_TRY IT_
Whenever the word "lines" turns up in a line below, that line should be copied.

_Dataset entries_
=== Section Start ===

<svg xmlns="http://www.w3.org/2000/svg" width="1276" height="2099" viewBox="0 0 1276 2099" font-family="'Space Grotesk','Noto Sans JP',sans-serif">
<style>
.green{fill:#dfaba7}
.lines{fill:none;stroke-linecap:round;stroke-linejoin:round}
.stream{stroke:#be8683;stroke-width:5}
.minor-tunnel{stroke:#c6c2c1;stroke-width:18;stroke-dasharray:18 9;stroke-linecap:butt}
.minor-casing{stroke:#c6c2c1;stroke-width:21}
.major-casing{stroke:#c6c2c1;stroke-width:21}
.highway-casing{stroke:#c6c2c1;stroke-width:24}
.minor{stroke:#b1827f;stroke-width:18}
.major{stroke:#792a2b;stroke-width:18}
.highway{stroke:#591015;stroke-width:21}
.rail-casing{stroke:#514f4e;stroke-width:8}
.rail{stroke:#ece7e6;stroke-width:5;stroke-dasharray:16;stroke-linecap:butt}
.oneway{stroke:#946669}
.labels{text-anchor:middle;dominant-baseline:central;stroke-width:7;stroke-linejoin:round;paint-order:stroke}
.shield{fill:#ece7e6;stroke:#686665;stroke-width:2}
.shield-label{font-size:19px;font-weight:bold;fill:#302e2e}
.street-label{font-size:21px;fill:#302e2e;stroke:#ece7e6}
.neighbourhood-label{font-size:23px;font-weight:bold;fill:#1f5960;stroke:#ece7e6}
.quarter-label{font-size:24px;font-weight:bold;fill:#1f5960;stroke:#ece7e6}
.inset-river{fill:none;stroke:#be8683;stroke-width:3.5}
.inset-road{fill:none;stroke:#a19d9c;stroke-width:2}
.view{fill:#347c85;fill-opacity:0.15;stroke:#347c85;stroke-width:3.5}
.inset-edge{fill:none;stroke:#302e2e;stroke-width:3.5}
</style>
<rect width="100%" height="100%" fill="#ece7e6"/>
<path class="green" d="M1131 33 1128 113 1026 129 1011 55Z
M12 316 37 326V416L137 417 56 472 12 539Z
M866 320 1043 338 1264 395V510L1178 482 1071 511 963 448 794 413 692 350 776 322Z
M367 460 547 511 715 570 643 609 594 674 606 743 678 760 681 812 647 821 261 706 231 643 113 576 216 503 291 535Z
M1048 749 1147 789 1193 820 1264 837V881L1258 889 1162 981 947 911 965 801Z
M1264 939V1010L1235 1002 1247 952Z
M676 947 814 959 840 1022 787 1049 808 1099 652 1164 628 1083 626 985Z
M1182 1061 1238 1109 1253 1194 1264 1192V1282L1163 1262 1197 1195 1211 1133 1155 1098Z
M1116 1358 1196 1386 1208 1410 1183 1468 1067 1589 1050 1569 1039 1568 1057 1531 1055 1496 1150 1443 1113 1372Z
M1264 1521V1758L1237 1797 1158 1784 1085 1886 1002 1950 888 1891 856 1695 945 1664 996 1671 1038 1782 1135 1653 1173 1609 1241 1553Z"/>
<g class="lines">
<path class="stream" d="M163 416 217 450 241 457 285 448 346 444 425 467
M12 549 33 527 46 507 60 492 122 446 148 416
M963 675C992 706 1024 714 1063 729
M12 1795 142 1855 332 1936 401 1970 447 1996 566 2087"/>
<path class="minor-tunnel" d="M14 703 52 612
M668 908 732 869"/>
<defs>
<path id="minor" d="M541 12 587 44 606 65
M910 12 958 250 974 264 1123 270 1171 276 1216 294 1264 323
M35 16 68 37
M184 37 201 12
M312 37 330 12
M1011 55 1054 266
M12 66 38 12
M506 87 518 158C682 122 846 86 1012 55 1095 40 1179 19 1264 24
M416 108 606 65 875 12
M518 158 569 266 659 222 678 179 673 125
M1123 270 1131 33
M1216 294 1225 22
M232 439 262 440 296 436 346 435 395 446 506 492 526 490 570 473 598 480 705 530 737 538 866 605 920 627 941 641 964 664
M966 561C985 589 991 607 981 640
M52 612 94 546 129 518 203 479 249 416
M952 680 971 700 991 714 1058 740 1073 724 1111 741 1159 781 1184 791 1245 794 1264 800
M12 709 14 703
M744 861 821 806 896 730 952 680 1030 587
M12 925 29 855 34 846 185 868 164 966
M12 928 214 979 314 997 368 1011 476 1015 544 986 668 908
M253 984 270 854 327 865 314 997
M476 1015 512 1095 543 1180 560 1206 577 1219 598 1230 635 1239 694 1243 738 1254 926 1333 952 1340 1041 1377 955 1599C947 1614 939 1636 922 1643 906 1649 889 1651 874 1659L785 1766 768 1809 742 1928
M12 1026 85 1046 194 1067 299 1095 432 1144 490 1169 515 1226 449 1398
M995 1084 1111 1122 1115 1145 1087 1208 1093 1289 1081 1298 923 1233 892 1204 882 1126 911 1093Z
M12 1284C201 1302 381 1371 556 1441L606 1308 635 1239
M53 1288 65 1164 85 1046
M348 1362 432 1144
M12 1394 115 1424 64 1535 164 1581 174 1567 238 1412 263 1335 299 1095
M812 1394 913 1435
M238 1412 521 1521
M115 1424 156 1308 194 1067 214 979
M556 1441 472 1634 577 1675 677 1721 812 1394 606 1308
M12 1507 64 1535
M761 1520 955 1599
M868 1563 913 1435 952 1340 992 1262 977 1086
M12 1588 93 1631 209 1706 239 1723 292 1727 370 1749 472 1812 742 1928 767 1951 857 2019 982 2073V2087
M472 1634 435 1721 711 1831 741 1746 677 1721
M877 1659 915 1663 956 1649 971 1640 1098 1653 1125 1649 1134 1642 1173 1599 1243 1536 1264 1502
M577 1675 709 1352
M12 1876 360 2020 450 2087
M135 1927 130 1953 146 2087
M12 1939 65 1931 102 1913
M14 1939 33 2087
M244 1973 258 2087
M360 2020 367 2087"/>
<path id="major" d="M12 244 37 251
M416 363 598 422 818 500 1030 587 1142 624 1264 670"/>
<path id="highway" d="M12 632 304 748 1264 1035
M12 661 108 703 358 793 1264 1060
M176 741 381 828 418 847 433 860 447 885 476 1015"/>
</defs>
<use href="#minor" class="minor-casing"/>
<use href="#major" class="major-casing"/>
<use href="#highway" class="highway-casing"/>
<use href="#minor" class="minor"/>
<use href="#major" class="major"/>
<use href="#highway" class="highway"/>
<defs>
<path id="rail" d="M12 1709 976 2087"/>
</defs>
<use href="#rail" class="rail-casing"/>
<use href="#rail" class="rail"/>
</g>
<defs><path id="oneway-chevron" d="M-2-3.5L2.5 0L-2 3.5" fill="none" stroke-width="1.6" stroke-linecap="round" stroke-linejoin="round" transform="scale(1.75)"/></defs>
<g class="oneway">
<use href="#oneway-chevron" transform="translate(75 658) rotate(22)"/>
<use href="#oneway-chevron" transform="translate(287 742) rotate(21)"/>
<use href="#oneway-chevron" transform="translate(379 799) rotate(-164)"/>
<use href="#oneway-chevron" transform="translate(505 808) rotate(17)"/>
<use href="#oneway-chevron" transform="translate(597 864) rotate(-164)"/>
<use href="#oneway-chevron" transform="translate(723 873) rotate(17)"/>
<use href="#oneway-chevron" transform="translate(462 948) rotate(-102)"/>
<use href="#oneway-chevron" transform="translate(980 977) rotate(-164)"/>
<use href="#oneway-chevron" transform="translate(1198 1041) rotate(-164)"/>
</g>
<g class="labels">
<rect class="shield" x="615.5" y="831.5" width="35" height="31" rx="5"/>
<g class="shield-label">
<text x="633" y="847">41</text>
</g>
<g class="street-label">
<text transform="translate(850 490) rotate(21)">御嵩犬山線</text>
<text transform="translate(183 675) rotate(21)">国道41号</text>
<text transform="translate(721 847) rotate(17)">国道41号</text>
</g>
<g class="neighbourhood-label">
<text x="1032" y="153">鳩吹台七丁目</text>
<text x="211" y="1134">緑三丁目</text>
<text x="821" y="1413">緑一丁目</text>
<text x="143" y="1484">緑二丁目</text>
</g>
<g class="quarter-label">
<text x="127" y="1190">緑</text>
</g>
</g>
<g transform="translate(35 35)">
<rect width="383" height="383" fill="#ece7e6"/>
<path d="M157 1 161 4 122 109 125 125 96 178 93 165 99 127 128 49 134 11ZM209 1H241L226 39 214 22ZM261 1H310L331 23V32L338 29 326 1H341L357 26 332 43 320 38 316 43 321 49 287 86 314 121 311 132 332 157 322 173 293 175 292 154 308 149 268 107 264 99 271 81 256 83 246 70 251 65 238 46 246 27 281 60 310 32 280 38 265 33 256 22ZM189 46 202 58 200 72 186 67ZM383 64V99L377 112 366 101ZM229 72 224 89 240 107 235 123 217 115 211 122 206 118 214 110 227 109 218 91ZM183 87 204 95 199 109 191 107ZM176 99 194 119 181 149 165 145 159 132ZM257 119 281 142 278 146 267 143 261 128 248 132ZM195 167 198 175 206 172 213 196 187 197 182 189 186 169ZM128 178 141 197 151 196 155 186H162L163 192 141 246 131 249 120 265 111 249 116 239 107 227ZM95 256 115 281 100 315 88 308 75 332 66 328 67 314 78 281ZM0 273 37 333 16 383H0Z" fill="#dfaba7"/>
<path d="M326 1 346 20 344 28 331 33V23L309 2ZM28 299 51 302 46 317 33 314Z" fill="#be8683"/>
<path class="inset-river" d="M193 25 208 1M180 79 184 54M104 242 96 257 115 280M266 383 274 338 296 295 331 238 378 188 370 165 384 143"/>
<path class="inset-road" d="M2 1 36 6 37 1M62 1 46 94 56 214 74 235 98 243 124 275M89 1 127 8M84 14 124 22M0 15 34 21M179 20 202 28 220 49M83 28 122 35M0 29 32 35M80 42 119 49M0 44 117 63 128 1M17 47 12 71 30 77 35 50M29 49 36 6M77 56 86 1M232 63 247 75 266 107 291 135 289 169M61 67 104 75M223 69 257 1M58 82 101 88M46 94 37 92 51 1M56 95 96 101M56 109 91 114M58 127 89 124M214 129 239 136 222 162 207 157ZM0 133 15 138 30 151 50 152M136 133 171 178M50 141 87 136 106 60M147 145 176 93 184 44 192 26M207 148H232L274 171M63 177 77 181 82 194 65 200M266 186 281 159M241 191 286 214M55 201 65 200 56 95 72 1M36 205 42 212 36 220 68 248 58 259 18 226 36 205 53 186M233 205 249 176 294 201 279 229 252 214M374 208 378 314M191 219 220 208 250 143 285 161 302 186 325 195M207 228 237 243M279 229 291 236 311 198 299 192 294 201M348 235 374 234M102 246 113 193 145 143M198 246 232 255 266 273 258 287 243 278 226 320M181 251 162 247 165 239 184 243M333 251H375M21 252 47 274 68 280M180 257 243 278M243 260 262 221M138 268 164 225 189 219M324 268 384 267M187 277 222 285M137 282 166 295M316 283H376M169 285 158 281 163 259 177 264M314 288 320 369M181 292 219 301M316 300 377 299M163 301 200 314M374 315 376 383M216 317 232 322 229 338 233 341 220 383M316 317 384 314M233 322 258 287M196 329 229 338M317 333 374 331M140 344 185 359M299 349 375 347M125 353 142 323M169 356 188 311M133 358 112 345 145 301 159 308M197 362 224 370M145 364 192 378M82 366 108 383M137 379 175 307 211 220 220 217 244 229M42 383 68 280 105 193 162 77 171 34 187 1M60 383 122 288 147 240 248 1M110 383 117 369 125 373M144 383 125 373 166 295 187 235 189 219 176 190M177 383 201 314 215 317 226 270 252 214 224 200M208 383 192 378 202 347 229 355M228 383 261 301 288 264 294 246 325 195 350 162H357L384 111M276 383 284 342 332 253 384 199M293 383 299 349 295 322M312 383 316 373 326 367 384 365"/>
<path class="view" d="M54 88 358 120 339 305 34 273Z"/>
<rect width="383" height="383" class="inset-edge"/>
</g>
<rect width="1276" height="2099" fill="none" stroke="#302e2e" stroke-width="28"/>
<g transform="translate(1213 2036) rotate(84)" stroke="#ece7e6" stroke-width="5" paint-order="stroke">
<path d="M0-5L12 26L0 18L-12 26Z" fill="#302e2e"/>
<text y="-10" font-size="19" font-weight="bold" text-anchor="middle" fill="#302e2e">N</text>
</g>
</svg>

=== Section End ===

_YOUR RESPONSE_
.lines{fill:none;stroke-linecap:round;stroke-linejoin:round}
<g class="lines">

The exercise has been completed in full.